Über den Tod hinaus
Ingolf Bossenz zu Bestattung von Attentätern und christlicher Leitkultur
Christliches Verständnis auch für das Monströse kann man ihm nicht absprechen, dem Vorsitzenden der Deutschen Bischofskonferenz. Kardinal Reinhard Marx hatte mit Blick auf die jüngsten Terroranschläge in Europa geäußert, am Anfang derartiger Gewalt stehe »die Angst vor dem Verlust der eigenen Lebenswelt«. Solch absolvierende Konzilianz ist auf muslimischer Seite (zumal gegenüber den eigenen Glaubensgenossen) eher nicht zu finden.
Die Leichen der Attentäter von Würzburg und Ansbach sind zwar noch nicht freigegeben, aber vorsorglich wurde bereits signalisiert, dass diesen Toten sowohl ein Begräbnis auf einem islamischen Friedhof als auch eine islamische Zeremonie verweigert werden sollten.

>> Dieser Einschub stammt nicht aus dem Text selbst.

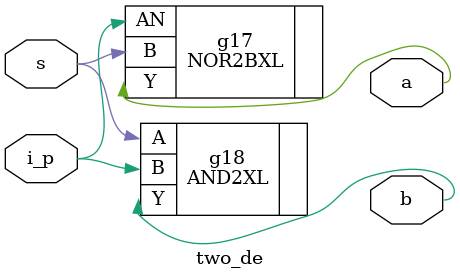
<source format=v>


// Verification Directory fv/two_de 

module two_de(i_p, a, b, s);
  input i_p, s;
  output a, b;
  wire i_p, s;
  wire a, b;
  NOR2BXL g17(.AN (i_p), .B (s), .Y (a));
  AND2XL g18(.A (s), .B (i_p), .Y (b));
endmodule


</source>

In diesem Sinne äußerte sich Mohamed Abu El Qomsan, Bayern-Beauftragter des Zentralrates der Muslime in Deutschland. Nun handelt es sich in beiden Fällen um Täter und Taten, die - nun ja - mit dem Islam zu tun haben. Daran änderte sich auch nichts, wenn - was die Alternative wäre - die Bestattung auf einem kommunalen Friedhof erfolgte. Eine kritische Sicht auf die eigene Religion, wie sie Papst Franziskus praktiziert, kann durchaus auch von den Vertretern der konfessionellen Konkurrenz erwartet werden. Eine Debatte über Wert und Wahn des Religiösen könnte vielleicht eher Nachahmer und Neutäter stoppen, als es Verdammung über den Tod hinaus vermag. Vergebung ist nicht die schlechteste Leitkultur.